Specific files and folders

General guidelines:

  • Remove any unnecessary or unused files on the server. This implies text files disclosing information about versions and installation too.
  • Restrict access to other files in order to achieve 404-response when accessing them from outside. This can be done, for example, by modifying htaccess file and adding RewriteCond or RewriteRule there. An example of such restriction for two common WordPress folders is presented below.
RewriteCond %{REQUEST_URI} /wp-login\.php$ [OR]
RewriteCond %{REQUEST_URI} /wp-admin/$
RewriteRule $ /http://your_website [R=404,L]
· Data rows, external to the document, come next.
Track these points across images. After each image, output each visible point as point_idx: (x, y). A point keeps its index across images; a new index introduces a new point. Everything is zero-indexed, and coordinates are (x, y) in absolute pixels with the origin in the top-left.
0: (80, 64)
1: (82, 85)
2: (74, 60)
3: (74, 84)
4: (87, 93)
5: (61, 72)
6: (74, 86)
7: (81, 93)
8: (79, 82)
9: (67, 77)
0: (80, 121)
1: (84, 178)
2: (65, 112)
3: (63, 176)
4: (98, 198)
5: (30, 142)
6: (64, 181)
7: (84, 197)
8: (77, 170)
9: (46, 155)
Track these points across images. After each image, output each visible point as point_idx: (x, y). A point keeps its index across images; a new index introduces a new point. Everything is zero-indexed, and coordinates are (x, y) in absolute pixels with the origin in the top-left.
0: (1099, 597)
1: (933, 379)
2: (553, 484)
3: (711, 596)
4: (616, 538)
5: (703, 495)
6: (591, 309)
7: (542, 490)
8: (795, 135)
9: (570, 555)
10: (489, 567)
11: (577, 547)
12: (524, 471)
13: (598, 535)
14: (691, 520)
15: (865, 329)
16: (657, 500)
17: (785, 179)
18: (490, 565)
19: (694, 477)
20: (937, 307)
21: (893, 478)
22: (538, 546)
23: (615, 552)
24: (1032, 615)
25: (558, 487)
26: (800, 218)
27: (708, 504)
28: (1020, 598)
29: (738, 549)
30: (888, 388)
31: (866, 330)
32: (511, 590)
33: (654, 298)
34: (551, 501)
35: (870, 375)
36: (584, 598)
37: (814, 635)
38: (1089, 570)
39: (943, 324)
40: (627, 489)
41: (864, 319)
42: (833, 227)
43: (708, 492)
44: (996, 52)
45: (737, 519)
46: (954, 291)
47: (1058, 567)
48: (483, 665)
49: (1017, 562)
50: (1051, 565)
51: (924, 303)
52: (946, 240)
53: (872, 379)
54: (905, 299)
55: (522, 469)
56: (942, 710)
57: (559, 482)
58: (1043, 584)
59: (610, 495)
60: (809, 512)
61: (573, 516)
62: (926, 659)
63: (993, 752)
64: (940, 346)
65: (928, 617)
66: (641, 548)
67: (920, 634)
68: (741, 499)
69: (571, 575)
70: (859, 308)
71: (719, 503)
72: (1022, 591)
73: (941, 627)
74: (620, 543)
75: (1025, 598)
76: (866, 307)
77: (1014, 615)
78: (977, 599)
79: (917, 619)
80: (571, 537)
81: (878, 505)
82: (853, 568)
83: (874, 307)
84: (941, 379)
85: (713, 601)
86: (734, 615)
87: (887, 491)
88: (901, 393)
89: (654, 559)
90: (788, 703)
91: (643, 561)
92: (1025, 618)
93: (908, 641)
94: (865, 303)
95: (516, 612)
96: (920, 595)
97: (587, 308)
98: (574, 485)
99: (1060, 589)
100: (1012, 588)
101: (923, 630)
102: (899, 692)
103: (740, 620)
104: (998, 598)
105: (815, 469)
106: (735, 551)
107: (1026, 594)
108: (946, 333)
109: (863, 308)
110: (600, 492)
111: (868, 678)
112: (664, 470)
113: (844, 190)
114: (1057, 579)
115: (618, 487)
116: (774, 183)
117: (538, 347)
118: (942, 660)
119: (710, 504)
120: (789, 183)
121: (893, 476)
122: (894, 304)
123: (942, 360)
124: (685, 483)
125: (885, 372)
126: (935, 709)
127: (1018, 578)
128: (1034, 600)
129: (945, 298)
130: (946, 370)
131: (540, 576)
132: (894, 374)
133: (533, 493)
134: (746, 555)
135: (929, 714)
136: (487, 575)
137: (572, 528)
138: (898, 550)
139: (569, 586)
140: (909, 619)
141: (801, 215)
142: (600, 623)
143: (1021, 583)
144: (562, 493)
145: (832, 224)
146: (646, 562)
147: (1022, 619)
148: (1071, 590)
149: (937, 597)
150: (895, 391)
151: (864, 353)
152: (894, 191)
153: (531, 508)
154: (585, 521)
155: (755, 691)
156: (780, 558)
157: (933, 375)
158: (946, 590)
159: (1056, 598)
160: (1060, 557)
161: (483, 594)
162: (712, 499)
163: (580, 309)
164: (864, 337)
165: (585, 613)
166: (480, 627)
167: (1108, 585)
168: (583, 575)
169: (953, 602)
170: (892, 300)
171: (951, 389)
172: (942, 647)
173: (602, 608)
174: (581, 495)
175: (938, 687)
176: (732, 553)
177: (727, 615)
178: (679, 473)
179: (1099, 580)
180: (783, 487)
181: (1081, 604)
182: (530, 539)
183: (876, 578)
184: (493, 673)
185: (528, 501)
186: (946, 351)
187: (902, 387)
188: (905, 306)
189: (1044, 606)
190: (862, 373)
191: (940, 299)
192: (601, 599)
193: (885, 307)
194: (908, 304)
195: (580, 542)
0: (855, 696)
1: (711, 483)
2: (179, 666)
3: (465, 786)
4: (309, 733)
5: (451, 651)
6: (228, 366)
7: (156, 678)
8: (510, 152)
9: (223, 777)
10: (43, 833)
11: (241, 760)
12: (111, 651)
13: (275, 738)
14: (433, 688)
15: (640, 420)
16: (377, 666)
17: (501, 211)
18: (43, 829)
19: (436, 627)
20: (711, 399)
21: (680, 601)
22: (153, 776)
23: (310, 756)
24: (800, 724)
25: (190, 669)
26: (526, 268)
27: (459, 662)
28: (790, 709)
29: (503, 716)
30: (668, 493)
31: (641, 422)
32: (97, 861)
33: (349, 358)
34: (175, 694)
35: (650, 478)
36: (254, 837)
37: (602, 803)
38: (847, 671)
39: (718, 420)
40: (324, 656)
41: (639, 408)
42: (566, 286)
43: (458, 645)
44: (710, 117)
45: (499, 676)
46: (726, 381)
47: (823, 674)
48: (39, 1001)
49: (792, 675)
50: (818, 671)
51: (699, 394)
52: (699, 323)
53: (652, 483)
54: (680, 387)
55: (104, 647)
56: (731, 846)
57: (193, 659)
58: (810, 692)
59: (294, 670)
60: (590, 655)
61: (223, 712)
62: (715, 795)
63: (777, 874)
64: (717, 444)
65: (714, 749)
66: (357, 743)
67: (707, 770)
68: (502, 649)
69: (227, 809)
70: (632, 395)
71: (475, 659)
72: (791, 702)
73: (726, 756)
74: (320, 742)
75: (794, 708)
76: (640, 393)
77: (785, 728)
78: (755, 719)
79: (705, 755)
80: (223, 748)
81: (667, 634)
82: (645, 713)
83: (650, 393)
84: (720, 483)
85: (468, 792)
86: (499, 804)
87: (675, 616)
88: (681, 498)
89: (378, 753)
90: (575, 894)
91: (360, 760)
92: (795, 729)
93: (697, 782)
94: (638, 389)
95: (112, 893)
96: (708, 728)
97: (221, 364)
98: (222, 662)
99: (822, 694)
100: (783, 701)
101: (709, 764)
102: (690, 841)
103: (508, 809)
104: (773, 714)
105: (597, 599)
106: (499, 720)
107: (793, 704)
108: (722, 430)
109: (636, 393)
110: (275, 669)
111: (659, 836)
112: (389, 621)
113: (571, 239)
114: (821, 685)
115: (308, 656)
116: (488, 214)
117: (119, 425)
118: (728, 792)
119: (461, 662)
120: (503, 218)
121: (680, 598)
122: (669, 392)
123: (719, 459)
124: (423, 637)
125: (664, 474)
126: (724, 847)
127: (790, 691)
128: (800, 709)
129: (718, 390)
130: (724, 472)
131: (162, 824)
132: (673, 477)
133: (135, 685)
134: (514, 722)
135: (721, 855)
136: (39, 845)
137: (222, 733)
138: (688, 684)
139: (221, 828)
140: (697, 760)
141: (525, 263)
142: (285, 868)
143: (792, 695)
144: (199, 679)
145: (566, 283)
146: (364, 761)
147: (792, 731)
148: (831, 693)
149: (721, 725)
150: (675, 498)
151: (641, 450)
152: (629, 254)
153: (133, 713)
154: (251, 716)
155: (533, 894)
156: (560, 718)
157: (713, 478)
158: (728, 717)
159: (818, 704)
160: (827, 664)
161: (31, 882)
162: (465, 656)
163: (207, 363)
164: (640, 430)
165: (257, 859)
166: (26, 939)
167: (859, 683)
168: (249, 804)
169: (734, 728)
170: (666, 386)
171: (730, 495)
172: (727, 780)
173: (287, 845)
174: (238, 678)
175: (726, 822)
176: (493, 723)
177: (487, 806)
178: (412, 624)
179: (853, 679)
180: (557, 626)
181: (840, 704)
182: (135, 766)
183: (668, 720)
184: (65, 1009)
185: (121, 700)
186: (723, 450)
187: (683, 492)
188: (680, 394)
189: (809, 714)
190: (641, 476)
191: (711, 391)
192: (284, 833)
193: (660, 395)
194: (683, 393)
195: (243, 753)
However, these are not the only ways to restrict access. In order to automate this process, certain framework-specific plugins exist. One example for WordPress is StealthLogin (http://wordpress.org/plugins/stealth-login-page).


Additional approaches

General guidelines:

  • Checksum management
    The purpose of this approach is to beat checksum-based scanners and not let them disclose files by their hashes. Generally, there are two approaches in checksum management:
    • Change the location of where those files are placed (i.e. move them to another folder, or rename the existing folder)
    • Modify the contents - even slight modification results in a completely different hash sum, so adding a single byte in the end of the file should not be a big problem.
  • Controlled chaos
    A funny and effective method that involves adding bogus files and folders from other frameworks in order to fool scanners and confuse an attacker. But be careful not to overwrite existing files and folders and to break the current framework!